Psoriasis can be mild, moderate or severe
People with psoriasis on less than three percent of their body are considered to have a mild case. Those with three to 10 percent of the body affected by psoriasis are considered a moderate case. More than 10 percent is considered severe. (The surface area of the hand equals about one percent of the skin.)
About four out of five people with psoriasis have what is considered mild psoriasis, and about one out of five have moderate to severe psoriasis. These categories are useful for selecting which treatments may be most appropriate for each individual.
However, the severity of psoriasis is also measured by how psoriasis affects a person's quality of life. For example, psoriasis can have a serious impact on one’s daily activities even if it involves a small area, such as the palms of the hands or soles of the feet.
Generally, for those people who have mild psoriasis—isolated patches on the knees, elbows, scalp and hands and feet—topical treatments, including moisturizers, and over-the-counter and prescription creams, ointments and shampoos are usually sufficient to control the plaques.
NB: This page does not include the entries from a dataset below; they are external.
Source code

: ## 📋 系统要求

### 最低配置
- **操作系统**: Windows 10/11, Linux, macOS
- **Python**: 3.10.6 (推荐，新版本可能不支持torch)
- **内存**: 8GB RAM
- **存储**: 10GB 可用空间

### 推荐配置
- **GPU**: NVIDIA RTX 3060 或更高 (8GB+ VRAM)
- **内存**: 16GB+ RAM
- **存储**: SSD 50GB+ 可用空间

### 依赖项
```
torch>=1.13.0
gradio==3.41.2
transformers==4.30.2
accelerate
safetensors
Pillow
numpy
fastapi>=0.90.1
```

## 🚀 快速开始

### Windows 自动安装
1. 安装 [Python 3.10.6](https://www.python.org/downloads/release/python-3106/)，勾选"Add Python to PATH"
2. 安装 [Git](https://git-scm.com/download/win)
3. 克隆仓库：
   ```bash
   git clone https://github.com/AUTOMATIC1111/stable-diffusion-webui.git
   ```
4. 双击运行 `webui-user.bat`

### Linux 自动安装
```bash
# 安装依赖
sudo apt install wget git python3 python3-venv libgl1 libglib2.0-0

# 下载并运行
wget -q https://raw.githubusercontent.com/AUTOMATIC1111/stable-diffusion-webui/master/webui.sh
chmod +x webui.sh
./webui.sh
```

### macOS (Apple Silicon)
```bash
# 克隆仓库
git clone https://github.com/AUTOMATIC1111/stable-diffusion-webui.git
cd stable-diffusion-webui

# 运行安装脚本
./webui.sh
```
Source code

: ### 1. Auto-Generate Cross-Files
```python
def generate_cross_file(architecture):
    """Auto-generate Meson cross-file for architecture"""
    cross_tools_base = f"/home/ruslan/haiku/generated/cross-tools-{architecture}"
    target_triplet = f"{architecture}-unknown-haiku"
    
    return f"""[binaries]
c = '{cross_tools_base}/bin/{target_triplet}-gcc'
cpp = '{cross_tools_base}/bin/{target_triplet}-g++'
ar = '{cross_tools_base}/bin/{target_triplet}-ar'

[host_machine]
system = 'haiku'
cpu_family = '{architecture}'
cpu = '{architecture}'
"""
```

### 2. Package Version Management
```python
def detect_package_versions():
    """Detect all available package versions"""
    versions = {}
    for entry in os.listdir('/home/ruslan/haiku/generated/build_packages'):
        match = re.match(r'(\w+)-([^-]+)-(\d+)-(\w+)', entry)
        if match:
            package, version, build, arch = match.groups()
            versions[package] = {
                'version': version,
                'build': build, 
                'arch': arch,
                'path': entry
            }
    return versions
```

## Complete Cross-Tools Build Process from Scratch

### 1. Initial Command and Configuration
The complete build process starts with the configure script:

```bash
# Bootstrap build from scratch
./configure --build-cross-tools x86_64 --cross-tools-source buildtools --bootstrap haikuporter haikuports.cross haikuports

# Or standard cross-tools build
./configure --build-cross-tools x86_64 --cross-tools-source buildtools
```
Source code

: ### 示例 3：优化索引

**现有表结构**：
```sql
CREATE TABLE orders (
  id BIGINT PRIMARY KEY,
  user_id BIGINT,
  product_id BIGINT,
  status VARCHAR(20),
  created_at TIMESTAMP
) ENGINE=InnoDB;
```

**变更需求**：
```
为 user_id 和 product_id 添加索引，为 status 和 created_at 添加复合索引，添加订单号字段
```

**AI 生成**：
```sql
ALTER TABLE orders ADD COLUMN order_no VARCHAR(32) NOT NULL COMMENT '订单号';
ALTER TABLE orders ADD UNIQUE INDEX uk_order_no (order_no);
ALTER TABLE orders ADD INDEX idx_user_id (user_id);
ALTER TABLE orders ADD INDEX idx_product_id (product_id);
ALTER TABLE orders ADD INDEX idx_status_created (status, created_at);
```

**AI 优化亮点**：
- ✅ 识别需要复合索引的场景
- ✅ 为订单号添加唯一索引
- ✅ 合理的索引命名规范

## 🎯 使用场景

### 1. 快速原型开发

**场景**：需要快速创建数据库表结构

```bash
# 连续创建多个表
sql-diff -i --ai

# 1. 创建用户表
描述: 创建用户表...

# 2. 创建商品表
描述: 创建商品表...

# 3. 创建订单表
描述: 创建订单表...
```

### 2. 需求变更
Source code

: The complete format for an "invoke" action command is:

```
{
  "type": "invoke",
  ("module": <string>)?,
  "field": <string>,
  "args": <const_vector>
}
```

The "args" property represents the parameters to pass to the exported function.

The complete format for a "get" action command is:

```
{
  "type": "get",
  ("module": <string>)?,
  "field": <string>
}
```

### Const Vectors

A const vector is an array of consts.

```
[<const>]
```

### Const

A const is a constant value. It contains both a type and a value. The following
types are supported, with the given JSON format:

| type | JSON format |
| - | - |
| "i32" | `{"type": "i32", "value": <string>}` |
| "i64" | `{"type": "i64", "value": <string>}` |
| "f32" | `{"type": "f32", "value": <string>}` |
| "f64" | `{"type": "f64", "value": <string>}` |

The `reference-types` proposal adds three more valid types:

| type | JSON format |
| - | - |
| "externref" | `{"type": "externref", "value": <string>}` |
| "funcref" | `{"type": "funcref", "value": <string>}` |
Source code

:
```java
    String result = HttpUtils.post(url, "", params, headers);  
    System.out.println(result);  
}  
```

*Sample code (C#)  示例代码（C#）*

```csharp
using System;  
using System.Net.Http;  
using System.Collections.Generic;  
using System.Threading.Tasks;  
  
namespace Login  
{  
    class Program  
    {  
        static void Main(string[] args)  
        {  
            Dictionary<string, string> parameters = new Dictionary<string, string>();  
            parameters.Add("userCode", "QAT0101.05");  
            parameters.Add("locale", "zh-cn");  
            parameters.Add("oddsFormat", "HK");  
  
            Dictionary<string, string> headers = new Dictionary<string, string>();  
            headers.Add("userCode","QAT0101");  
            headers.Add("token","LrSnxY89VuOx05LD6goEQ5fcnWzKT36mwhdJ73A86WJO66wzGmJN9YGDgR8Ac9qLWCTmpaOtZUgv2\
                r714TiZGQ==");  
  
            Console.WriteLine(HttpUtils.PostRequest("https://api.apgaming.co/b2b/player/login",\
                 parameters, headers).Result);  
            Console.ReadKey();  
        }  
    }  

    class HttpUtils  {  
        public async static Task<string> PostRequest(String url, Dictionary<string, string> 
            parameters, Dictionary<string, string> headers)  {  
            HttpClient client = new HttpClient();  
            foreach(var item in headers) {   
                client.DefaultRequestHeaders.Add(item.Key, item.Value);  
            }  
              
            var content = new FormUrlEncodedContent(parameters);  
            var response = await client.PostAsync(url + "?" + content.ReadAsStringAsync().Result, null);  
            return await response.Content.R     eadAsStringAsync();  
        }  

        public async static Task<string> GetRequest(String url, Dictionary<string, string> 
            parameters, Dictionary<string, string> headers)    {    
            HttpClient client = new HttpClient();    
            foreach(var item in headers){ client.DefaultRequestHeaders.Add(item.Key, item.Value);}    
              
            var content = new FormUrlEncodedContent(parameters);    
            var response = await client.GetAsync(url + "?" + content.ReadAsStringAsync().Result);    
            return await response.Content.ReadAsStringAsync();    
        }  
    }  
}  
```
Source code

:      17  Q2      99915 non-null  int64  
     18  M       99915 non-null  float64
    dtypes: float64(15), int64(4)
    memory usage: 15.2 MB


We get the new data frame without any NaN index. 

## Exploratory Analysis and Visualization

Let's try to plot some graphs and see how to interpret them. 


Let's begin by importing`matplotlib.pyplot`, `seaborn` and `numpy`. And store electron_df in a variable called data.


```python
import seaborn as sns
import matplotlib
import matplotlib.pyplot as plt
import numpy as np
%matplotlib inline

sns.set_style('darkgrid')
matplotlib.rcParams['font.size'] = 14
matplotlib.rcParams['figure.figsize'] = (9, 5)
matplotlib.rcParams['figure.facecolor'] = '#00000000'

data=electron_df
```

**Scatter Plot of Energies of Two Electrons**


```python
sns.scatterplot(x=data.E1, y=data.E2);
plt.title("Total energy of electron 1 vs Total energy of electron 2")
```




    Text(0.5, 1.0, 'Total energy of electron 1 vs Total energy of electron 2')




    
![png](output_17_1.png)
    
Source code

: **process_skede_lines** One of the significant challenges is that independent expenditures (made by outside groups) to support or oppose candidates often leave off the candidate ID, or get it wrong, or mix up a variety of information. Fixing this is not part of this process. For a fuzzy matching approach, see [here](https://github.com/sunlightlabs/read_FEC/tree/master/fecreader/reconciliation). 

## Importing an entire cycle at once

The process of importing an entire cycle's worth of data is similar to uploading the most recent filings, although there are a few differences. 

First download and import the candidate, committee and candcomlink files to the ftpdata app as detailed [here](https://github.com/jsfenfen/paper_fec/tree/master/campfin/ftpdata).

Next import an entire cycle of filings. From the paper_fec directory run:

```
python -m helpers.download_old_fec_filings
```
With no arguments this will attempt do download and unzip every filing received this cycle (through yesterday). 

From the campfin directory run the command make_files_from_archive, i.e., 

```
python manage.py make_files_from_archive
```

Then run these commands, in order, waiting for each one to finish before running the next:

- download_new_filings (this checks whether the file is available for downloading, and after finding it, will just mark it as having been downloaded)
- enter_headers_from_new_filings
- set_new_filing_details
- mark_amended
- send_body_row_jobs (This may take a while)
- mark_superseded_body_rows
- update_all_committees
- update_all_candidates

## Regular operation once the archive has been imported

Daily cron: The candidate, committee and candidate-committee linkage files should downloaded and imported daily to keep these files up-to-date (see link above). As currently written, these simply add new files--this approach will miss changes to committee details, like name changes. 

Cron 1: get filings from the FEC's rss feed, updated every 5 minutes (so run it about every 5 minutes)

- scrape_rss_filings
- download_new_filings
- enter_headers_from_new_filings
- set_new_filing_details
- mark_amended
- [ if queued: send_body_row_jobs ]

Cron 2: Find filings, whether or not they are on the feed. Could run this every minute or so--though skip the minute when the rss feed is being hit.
Many successful psoriasis alternative therapies are also available and widely used with beneficial effects by people with mild psoriasis. Find out as much as you can about all the options available to you, and then learn what works best for your own mild psoriasis.
Treating moderate to severe psoriasis usually involves a combination of treatment strategies. Besides topical treatments, your doctor may prescribe phototherapy (also known as light therapy) and/or systemic medications, including biologic drugs. Phototherapy involves regularly exposing the skin to light, and systemic medications are prescription drugs administered orally or by injection that work throughout the body.